Arranged-marriage vs ‘love-marriage’


So which one is better?

How come it’s a ‘vs’ or an ‘or’ question, some might ask. Well it is, for the vast majority of mankind for whom even one marriage is more than a handful. What’s more, for this demographic the arranged-vs.-love-marriage debate, which goes back a long way, is a practical one, and not merely an academic one. The West has generally done away with arranged matches, but the issue is still an unsettled one in own neck of the woods, where the institution of arranged-marriage is still alive and kicking.

Ardent advocates of both types of marriage abound. Some cynics, however, argue that it doesn’t make much of a difference whether a marriage is arranged or ‘love’ (shaadi shaadi hoti hai – Raisani logic, if you like). Before one can subscribe to any position on any matter, one needs to consider the problem from all possible angles. In the following, I propose to do precisely that in order to see which one is a better bet, all things considered.

For want of better options, I have been forced to use the conventional prefixes (‘arranged’ and ‘love’), which leave a lot to be desired really: for love inevitably forces the couple to make a lot of arrangements, and because love lurks somewhere in arranged-marriages too – the proof being the large number of children such marriages produce. (Note that it is still an arranged-marriage even if you fall in love with the photograph of your betrothed.)

Intellectual integrity compels me to declare that my own experience comprises a rather limited number of data points – one to be exact. However, I am blessed with a seemingly infinite capacity to imbibe from the font of other people’s experiences, and that, I believe, more than makes up for the abovementioned limitation.

Supporters of arranged-marriages contend that a collective decision is bound to be better informed than a man doing it all alone. A little reflection tells a different story however. Probability dictates that a solitary man is more likely to find a decent wife, than his mother the ‘perfect’ daughter-in-law, and all his sisters the ‘perfect’ sister-in-law, all at the same time and in the same girl. In fact, it will be a minor miracle if so many people end up agreeing on any candidate – a major miracle if they all agree on a good one.

In praise of love-marriages it is often said that the couple already knows each other by the time they get married. I doubt if they do, really. In a country where there are no live-in relationships (thankfully), and limited contact overall, it’s easy to present the best version of oneself, raising false expectations that are bound to result in disappointment and disillusionment after marriage. In this respect, love-marriages are no different from arranged-marriages, where both families can behave impeccably until the union.

Arranged-marriages, by bypassing the process of courtship, are definitely more shariah-compliant. Their flip-side, however, is that there have been many reports chronicling some extremely unpleasant reactions of brides and grooms seeing each other for the first time, unedited, and at close quarters.

It is often said that the couple strives harder to make a love-marriage work because it realises that the onus of the blame, should anything go wrong, is on itself and on nobody else. While this sounds most wonderful in theory; in practice, there’s always the spouse to blame exclusively for all troubles. Not to mention that ultimately convenient scapegoat – the mother-in-law who ‘never really accepted me as her daughter-in-law’.
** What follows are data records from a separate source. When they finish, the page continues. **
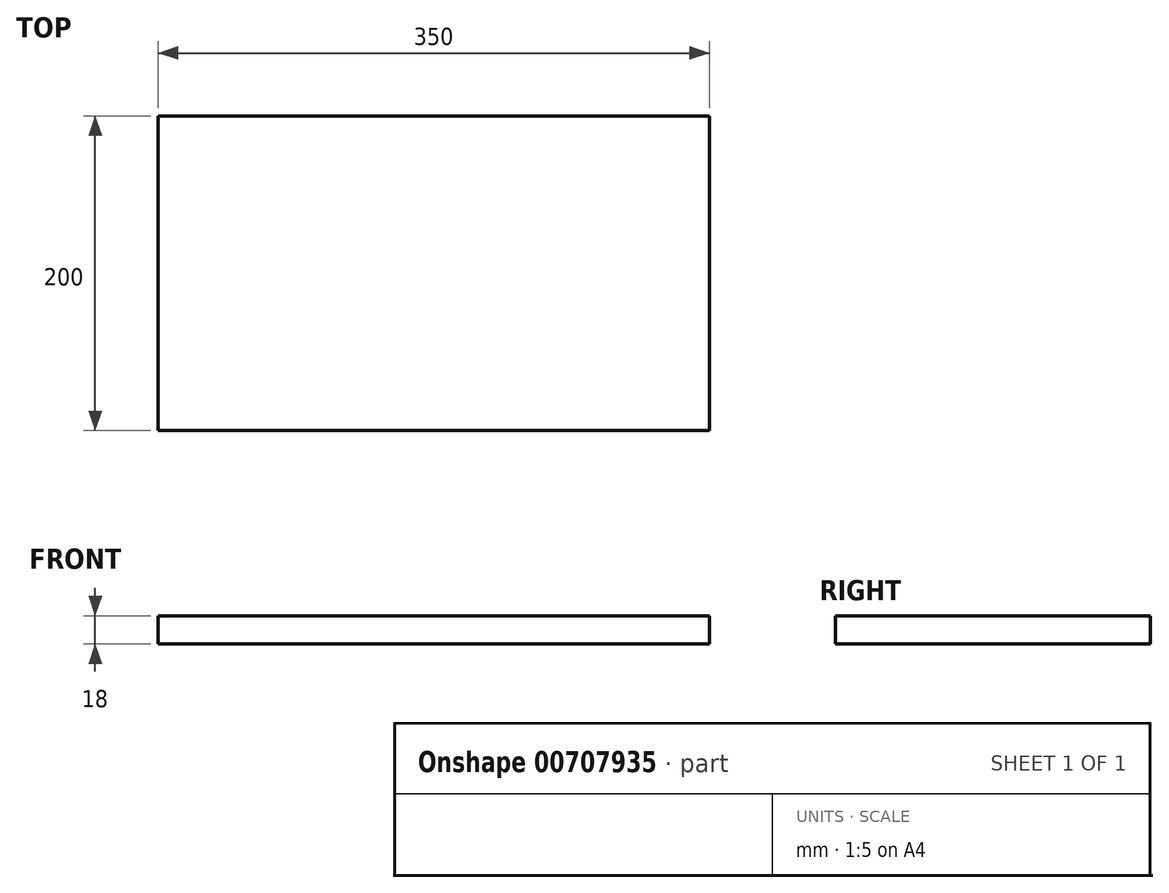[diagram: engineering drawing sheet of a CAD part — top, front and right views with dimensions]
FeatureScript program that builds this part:
annotation { "Feature Type Name" : "Feature", "Feature Type Description" : "" }
export const myFeature = defineFeature(function(context is Context, id is Id, definition is map)
    precondition{}
    {
        {
            var Q0;
            Q0=qCreatedBy(makeId("Top.planeOp"),FACE);
            var sketch = newSketch(context, id + "F0", { "sketchPlane" : qUnion([Q0])});
            skLineSegment(sketch, "E0.bottom", {"start": v(0, 0) * mm, "end": v(350, 0) * mm});
            skLineSegment(sketch, "E0.top", {"start": v(0, 200) * mm, "end": v(350, 200) * mm});
            skLineSegment(sketch, "E0.left", {"start": v(0, 0) * mm, "end": v(0, 200) * mm});
            skLineSegment(sketch, "E0.right", {"start": v(350, 0) * mm, "end": v(350, 200) * mm});
            skLineSegment(sketch, "E1", {"start": v(175, 200) * mm, "end": v(175, 0) * mm, "construction": true});
            skLineSegment(sketch, "E2.bottom", {"start": v(-18, 0) * mm, "end": v(368, 0) * mm});
            skLineSegment(sketch, "E2.top", {"start": v(-18, -4) * mm, "end": v(368, -4) * mm});
            skLineSegment(sketch, "E2.left", {"start": v(-18, 0) * mm, "end": v(-18, -4) * mm});
            skLineSegment(sketch, "E2.right", {"start": v(368, 0) * mm, "end": v(368, -4) * mm});
            skLineSegment(sketch, "E3.bottom", {"start": v(-18, 204) * mm, "end": v(368, 204) * mm});
            skLineSegment(sketch, "E3.top", {"start": v(-18, 200) * mm, "end": v(368, 200) * mm});
            skLineSegment(sketch, "E3.left", {"start": v(-18, 204) * mm, "end": v(-18, 200) * mm});
            skLineSegment(sketch, "E3.right", {"start": v(368, 204) * mm, "end": v(368, 200) * mm});
            skSolve(sketch);
        }
        {
            var Q0;
            {var subQ0=sQuery(id+"F0.wireOp",EDGE,"E0.left");Q0=makeQuery(id+"F0.imprint","IMPRINT",FACE,{"disambiguationData":[TD([[makeQuery(id+"F0.imprint","IMPRINT",EDGE,{"derivedFrom":subQ0}),-1.0]])]});}
            extrude(context, id + "F1", {"entities" : qUnion([Q0]), "depth" : 18 * mm, "offsetDistance" : 25 * mm});
        }
    });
An arranged marriage is often advertised by its adherents as not merely a union of two individuals, but a coming together of two families. This too sounds capital, but experience tells us that coming together of so many people is seldom a great idea. Therefore, while theory suggests that any and all conflicts ought to be resolved amicably, equally likely is the possibility of problems arising where none ought to have existed in the first place.

Even the most romantic of my readers (and therefore most pro-love-marriage), would agree that romance has a way of fading with advancing years. So it is that in a love-marriage, one often finds oneself on the receiving end of, ‘You are not what you used to be when we met,’ or some such endearing remark. Matters are not much better in arranged marriages, where there is an equal likelihood of this sentiment being replaced by something like, ‘You were a pathetic dud from day one,’ hardly a more palatable offering.

It is often held against love-marriages that a young man’s judgment is often clouded by a woman’s appearance and beauty. While that catastrophe is happily prevented in arranged marriages, there’s another problem: the older, wiser decision-makers are as often guilty of being a little too mindful of the qualities that ultimately matter, and which only older, experienced folks can really appreciate.

It is observed that in arranged-marriages, couples don’t seem to understand each other very well, at least for the first forty-odd years. Exactly the same is observed of love-marriage-couples.

In summary, it seems we have a tie between arranged-marriage and love-marriage; and neither sounds like a particularly good option. Good-old Raisani logic may not be too far off the mark after all.